Customize scikit-learn model prediction logic

Learn how to customize prediction logic in your models

If you’re publishing Scikit-Learn models with the dotscience-python library, by default the published model will read and write JSON in a specific format. If you want to customize that logic, you can include additional files to customize how the model runs.

Note: This feature is only supported on latest Dotscience runners. Please make sure you have a relatively recent install of Dotscience. For installs using Dotscience terraform you would require v.0.10.0 and above.

Custom prediction endpoints

The default prediction endpoint takes in a JSON object with a key "instances" that should map to an array of numbers. It returns a JSON object with a key "predictions" and values that are the result of calling predict_proba() on the Scikit-Learn model you published.

You can customize this logic in two steps.

First, create a new file called custom_predict.py with a function predict(model, query). It will be called with two arguments, the model and the JSON query sent to the prediction endpoint, and it must return a Python object that can be serialized to JSON.

For example, if you just want to take a list and return a list, you could write a custom_predict.py that looks like this:

def predict(model, query):
    inputs = np.array(query)
    return model.predict_proba(inputs).tolist()

Put that file in the same directory as the pickled model you’re storing.

Second, in your code that uses the dotscience-python library to generate and publish the model. This feature requires the following - Sklearn models are place in a directory model.joblib - The file custom_predict.py and, if needed, runtime-requirements.txt are copied to the model directory above.

An example notebook and files are available to download here

import dotscience as ds
import os
import shutil
import sklearn
from sklearn import svm
from sklearn import datasets
from joblib import dump
import json

clf = svm.SVC(gamma='scale', probability=True)
iris = datasets.load_iris()
X, y = iris.data, iris.target
clf.fit(X, y)

ds.start()

MODEL_DIR = "./model.joblib"

print('export_path = {}\n'.format(MODEL_DIR))

if os.path.isdir(MODEL_DIR):
  print('\nAlready saved a model, cleaning up\n')
  shutil.rmtree(MODEL_DIR)

os.mkdir(MODEL_DIR)

dump(clf, os.path.join(MODEL_DIR, 'model.joblib'))

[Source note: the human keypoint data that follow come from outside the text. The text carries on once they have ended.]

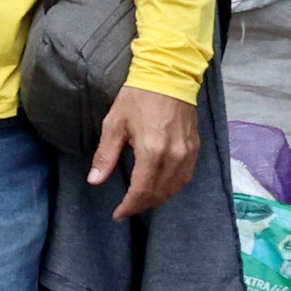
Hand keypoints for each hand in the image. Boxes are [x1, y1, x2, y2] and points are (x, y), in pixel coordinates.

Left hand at [93, 84, 204, 221]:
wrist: (168, 76)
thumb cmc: (137, 98)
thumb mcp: (114, 125)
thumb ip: (105, 156)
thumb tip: (95, 180)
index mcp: (152, 151)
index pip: (142, 190)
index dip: (129, 206)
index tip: (118, 214)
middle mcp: (174, 156)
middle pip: (159, 193)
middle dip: (142, 205)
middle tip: (127, 209)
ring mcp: (188, 153)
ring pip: (175, 188)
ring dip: (158, 199)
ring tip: (141, 202)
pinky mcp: (195, 147)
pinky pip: (186, 176)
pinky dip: (173, 187)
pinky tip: (161, 188)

with open(os.path.join(MODEL_DIR, 'classes.json'), "w") as f:
    f.write(json.dumps({
        "0": "Iris Setosa",
        "1": "Iris Versicolour",
        "2": "Iris Virginica",
    }))

shutil.copyfile("custom_predict.py", os.path.join(MODEL_DIR, "custom_predict.py"))
shutil.copyfile("runtime-requirements.txt", os.path.join(MODEL_DIR, "runtime-requirements.txt"))

ds.model(sklearn, "irisCustom", ds.output(MODEL_DIR), classes="./model.joblib/classes.json")

ds.publish("trained iris model", deploy=True)

Custom Python libraries

If you want to install additional libraries that can be used by your custom prediction logic, you can do so in two steps.

First, add a runtime-requirements.txt listing your additional Python requirements. Ideally they should be pinned, e.g. sklearn-pandas==1.1.0. Put this file in the same directory as your put your pickled model and custom_predict.py.